- Developer(s): Pacific Polytechnical
- Publisher(s): Enter-Tech Game Plan (Pot of Gold)
- Platform(s): Arcade
- Release: 1982
- Genre(s): Action
- Mode(s): Single-player, multiplayer

= Leprechaun (video game) =

1982 video game

Leprechaun is an arcade video game manufactured by Enter-Tech in 1982. It was licensed from Tong Electronic. Leprechaun was designed for children, with a low difficulty and a smaller cabinet, released in the Moppet Video line. Game Plan manufactured a version using a standard arcade cabinet as Pot of Gold.

==Gameplay==
The player controls a sleuth running through a forest, trying to get a Leprechaun's pot of gold. The pot of gold is randomly placed on the screen. When the pot of gold is touched, the player is taken to the next level. The Leprechaun chases the sleuth through the forest, trying to catch him.
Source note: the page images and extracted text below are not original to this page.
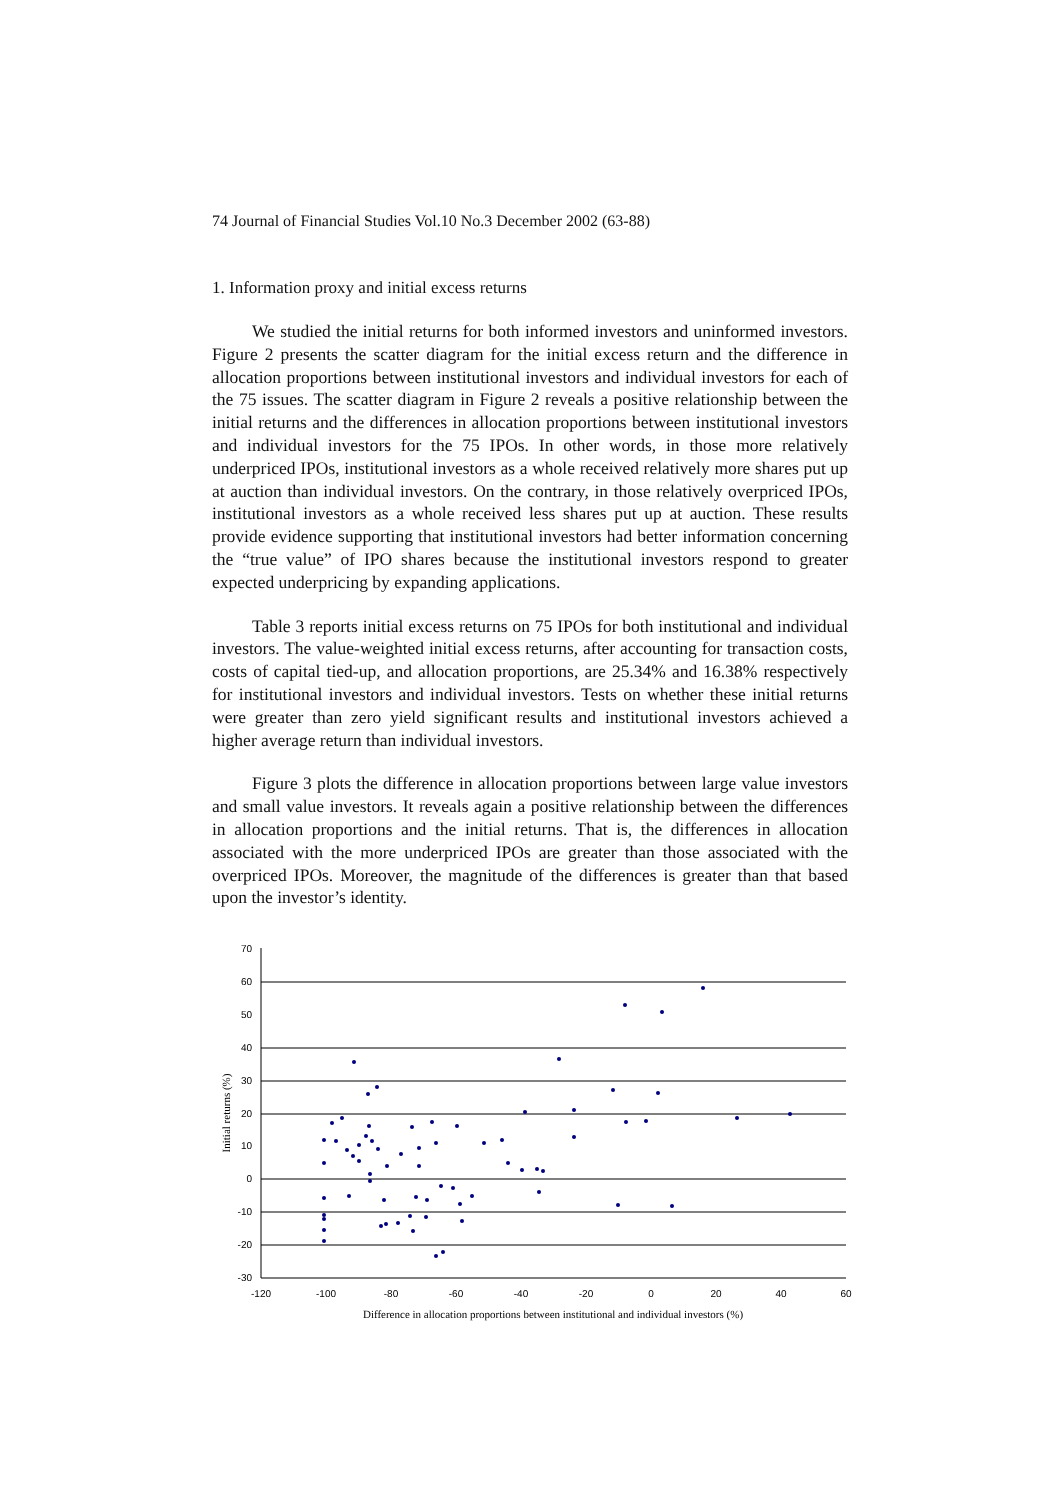74 Journal of Financial Studies Vol.10 No.3 December 2002 (63-88)
1. Information proxy and initial excess returns
We studied the initial returns for both informed investors and uninformed investors. Figure 2 presents the scatter diagram for the initial excess return and the difference in allocation proportions between institutional investors and individual investors for each of the 75 issues. The scatter diagram in Figure 2 reveals a positive relationship between the initial returns and the differences in allocation proportions between institutional investors and individual investors for the 75 IPOs. In other words, in those more relatively underpriced IPOs, institutional investors as a whole received relatively more shares put up at auction than individual investors. On the contrary, in those relatively overpriced IPOs, institutional investors as a whole received less shares put up at auction. These results provide evidence supporting that institutional investors had better information concerning the “true value” of IPO shares because the institutional investors respond to greater expected underpricing by expanding applications.
Table 3 reports initial excess returns on 75 IPOs for both institutional and individual investors. The value-weighted initial excess returns, after accounting for transaction costs, costs of capital tied-up, and allocation proportions, are 25.34% and 16.38% respectively for institutional investors and individual investors. Tests on whether these initial returns were greater than zero yield significant results and institutional investors achieved a higher average return than individual investors.
Figure 3 plots the difference in allocation proportions between large value investors and small value investors. It reveals again a positive relationship between the differences in allocation proportions and the initial returns. That is, the differences in allocation associated with the more underpriced IPOs are greater than those associated with the overpriced IPOs. Moreover, the magnitude of the differences is greater than that based upon the investor’s identity.
70
60
50
40
30
20
10
0
-10
-20
-30
-120
-100
-80
-60
-40
-20
0
20
40
60
Difference in allocation proportions between institutional and individual investors (%)
Initial returns (%)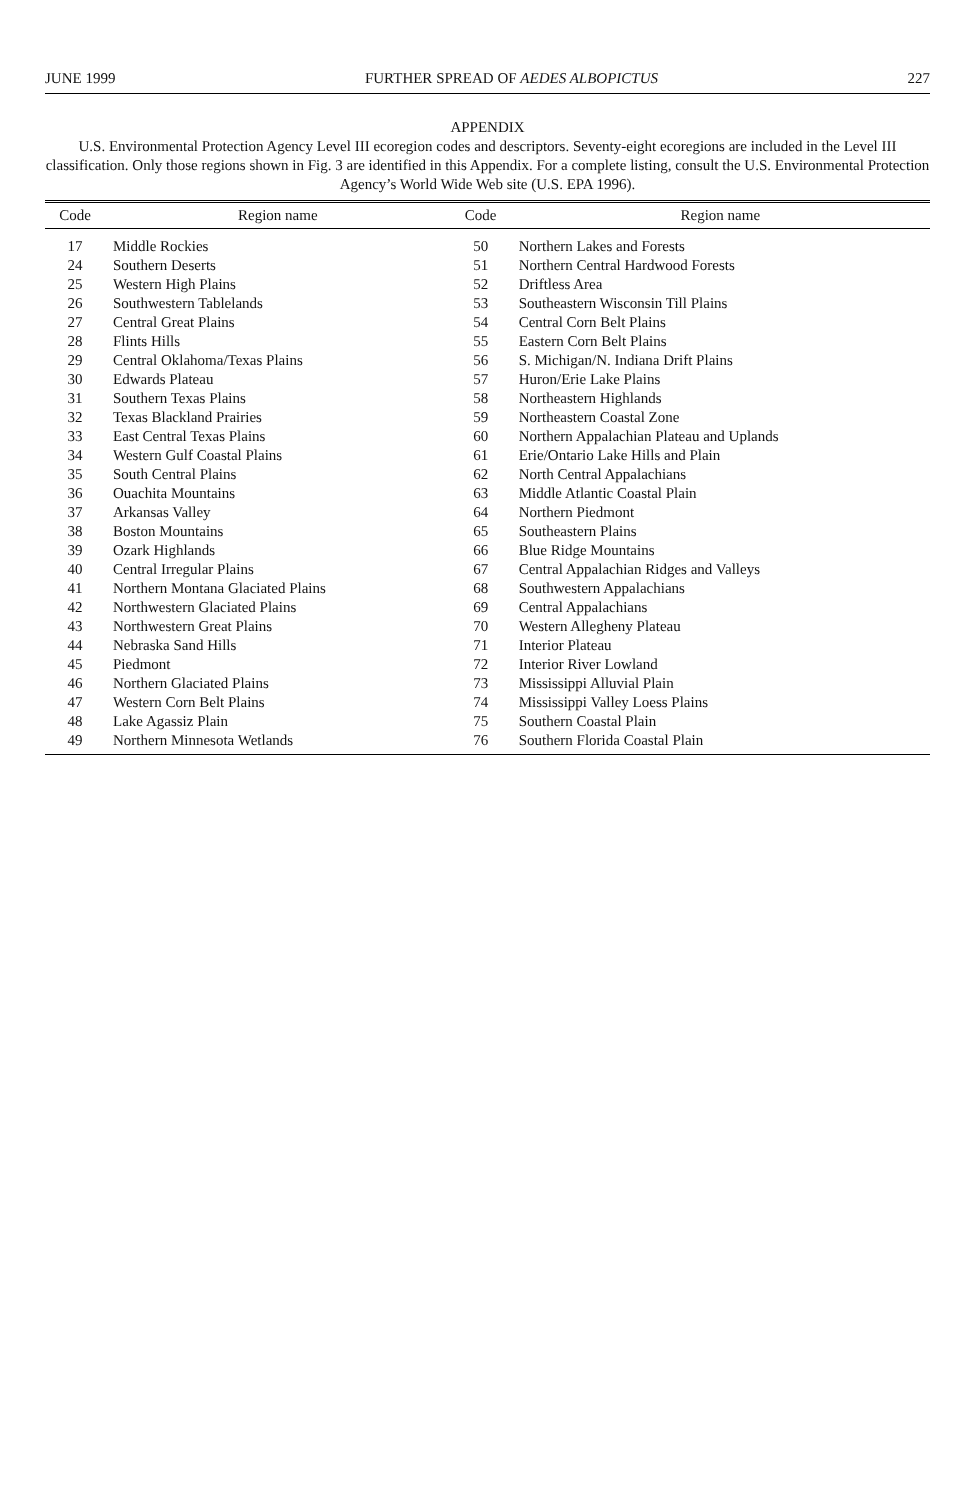JUNE 1999 FURTHER SPREAD OF AEDES ALBOPICTUS 227
APPENDIX
U.S. Environmental Protection Agency Level III ecoregion codes and descriptors. Seventy-eight ecoregions are included in the Level III classification. Only those regions shown in Fig. 3 are identified in this Appendix. For a complete listing, consult the U.S. Environmental Protection Agency’s World Wide Web site (U.S. EPA 1996).
| Code | Region name | Code | Region name |
| --- | --- | --- | --- |
| 17 | Middle Rockies | 50 | Northern Lakes and Forests |
| 24 | Southern Deserts | 51 | Northern Central Hardwood Forests |
| 25 | Western High Plains | 52 | Driftless Area |
| 26 | Southwestern Tablelands | 53 | Southeastern Wisconsin Till Plains |
| 27 | Central Great Plains | 54 | Central Corn Belt Plains |
| 28 | Flints Hills | 55 | Eastern Corn Belt Plains |
| 29 | Central Oklahoma/Texas Plains | 56 | S. Michigan/N. Indiana Drift Plains |
| 30 | Edwards Plateau | 57 | Huron/Erie Lake Plains |
| 31 | Southern Texas Plains | 58 | Northeastern Highlands |
| 32 | Texas Blackland Prairies | 59 | Northeastern Coastal Zone |
| 33 | East Central Texas Plains | 60 | Northern Appalachian Plateau and Uplands |
| 34 | Western Gulf Coastal Plains | 61 | Erie/Ontario Lake Hills and Plain |
| 35 | South Central Plains | 62 | North Central Appalachians |
| 36 | Ouachita Mountains | 63 | Middle Atlantic Coastal Plain |
| 37 | Arkansas Valley | 64 | Northern Piedmont |
| 38 | Boston Mountains | 65 | Southeastern Plains |
| 39 | Ozark Highlands | 66 | Blue Ridge Mountains |
| 40 | Central Irregular Plains | 67 | Central Appalachian Ridges and Valleys |
| 41 | Northern Montana Glaciated Plains | 68 | Southwestern Appalachians |
| 42 | Northwestern Glaciated Plains | 69 | Central Appalachians |
| 43 | Northwestern Great Plains | 70 | Western Allegheny Plateau |
| 44 | Nebraska Sand Hills | 71 | Interior Plateau |
| 45 | Piedmont | 72 | Interior River Lowland |
| 46 | Northern Glaciated Plains | 73 | Mississippi Alluvial Plain |
| 47 | Western Corn Belt Plains | 74 | Mississippi Valley Loess Plains |
| 48 | Lake Agassiz Plain | 75 | Southern Coastal Plain |
| 49 | Northern Minnesota Wetlands | 76 | Southern Florida Coastal Plain |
If he is caught the player loses a life and starts over from the beginning of the level. After all lives are lost, the game ends. Should the Leprechaun reach the pot of gold first, it is then relocated to another place on the screen. By touching the trees, the player's score increases, as does the value of the pot of gold. Every time the Leprechaun touches a tree, the pot's value decreases though the player's score remains the same. After each level and after every 30 seconds the Leprechaun's speed increases.